(EXERCISE MATERIAL Opens)
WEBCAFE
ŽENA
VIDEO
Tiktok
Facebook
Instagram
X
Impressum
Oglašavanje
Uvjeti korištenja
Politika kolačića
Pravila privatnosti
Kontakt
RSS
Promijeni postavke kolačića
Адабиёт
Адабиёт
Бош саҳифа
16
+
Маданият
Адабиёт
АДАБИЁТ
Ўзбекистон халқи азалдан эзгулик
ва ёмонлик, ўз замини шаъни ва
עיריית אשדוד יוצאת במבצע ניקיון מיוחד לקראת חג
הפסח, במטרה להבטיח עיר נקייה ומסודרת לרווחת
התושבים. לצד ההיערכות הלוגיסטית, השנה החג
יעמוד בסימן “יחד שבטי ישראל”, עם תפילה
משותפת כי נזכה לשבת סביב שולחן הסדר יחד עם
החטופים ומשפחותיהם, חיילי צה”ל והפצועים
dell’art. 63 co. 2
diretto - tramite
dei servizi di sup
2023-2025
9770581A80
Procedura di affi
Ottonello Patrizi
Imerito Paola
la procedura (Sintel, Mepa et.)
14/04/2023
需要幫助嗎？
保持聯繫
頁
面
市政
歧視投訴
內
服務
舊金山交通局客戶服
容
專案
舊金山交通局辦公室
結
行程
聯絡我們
(EXERCISE MATERIAL Closes)
(EXERCISE MATERIAL Opens)
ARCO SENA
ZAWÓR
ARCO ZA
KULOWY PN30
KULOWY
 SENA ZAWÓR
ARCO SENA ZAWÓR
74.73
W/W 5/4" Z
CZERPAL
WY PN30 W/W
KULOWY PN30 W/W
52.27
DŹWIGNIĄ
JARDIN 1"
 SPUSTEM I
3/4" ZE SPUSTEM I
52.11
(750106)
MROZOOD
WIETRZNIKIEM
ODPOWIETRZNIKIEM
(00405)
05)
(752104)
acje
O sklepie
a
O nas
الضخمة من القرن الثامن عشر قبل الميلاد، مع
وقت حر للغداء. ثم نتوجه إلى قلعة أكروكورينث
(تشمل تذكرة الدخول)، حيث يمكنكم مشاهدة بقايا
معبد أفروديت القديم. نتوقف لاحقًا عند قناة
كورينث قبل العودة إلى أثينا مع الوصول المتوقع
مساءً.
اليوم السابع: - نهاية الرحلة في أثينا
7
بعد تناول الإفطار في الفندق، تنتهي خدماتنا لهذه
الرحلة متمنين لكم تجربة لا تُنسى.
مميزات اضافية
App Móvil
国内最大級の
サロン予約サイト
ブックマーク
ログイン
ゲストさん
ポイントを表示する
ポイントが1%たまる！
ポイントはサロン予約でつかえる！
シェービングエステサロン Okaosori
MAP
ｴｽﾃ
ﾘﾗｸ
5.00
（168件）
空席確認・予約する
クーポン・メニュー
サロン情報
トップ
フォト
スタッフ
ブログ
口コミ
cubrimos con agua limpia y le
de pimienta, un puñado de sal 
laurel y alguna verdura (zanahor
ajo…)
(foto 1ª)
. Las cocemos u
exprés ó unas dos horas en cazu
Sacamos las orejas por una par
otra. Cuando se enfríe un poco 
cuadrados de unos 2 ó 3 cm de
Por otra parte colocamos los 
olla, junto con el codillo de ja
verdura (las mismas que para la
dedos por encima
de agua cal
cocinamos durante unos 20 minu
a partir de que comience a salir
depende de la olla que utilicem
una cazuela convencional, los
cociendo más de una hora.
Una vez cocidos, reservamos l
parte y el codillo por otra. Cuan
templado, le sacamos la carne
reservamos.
(EXERCISE MATERIAL Closes)
(EXERCISE MATERIAL Opens)
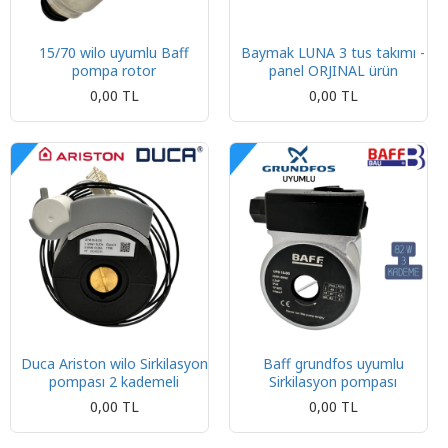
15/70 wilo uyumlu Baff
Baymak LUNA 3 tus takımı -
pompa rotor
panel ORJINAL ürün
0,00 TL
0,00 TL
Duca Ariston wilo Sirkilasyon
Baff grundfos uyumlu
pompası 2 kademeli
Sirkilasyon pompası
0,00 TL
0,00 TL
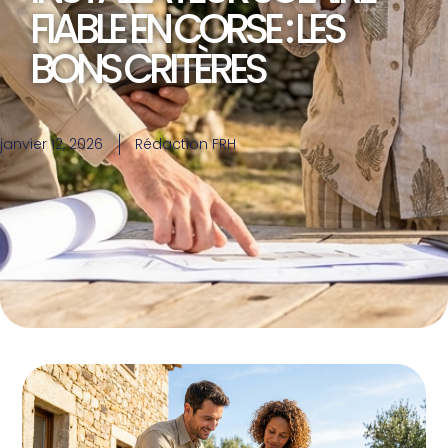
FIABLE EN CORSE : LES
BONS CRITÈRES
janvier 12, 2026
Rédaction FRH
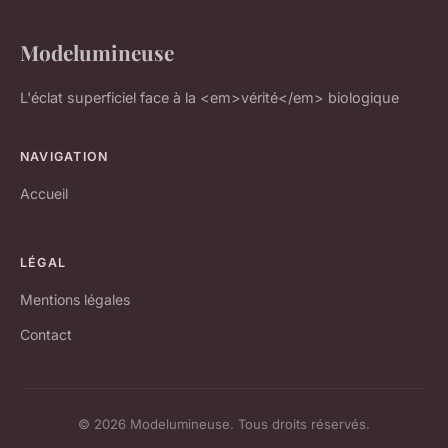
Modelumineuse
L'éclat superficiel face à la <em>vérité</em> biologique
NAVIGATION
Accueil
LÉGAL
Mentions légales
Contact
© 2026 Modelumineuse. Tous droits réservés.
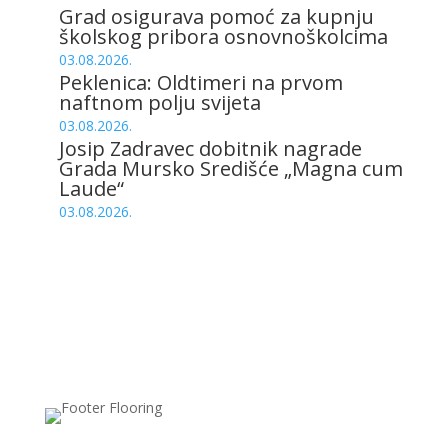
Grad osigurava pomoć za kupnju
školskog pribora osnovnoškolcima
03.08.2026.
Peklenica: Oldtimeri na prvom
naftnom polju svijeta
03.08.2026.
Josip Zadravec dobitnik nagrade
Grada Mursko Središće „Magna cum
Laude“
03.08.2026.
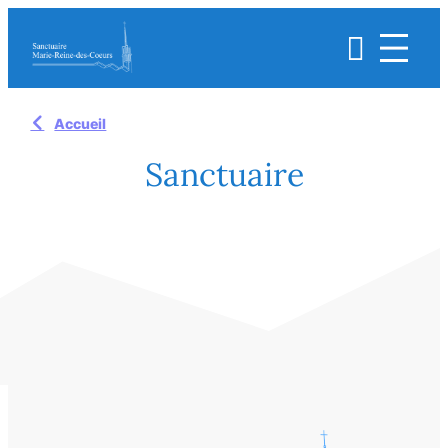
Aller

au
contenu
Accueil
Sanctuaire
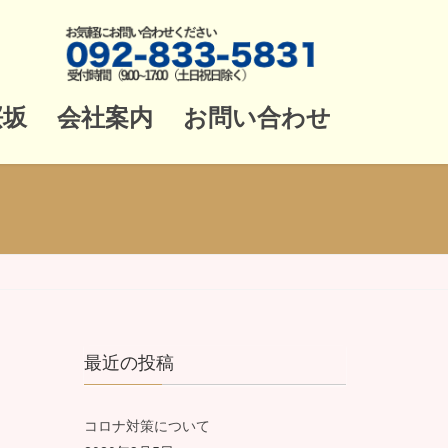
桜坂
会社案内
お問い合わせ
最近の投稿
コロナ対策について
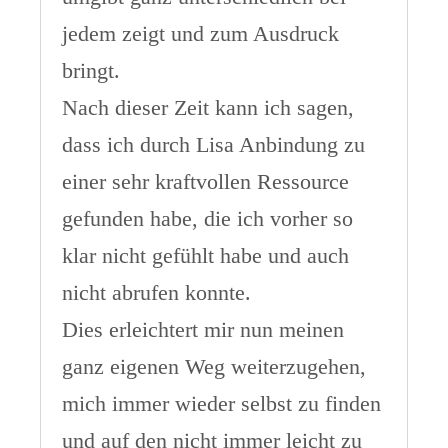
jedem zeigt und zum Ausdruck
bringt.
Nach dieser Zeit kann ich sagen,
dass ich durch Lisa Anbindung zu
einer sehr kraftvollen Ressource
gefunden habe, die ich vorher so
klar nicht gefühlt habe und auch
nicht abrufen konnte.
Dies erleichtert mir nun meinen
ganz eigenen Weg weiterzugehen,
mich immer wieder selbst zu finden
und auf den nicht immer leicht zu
(EXERCISE MATERIAL Closes)
→ EXERCISE GOAL: Please copy the data from the line with "FIABLE EN CORSE : LES" to the line with "Tous droits réservés.", both included, without the pictures.

→ RESPONSE BELOW:
FIABLE EN CORSE : LES
BONS CRITÈRES
janvier 12, 2026
Rédaction FRH
Modelumineuse
L'éclat superficiel face à la <em>vérité</em> biologique
NAVIGATION
Accueil
LÉGAL
Mentions légales
Contact
© 2026 Modelumineuse. Tous droits réservés.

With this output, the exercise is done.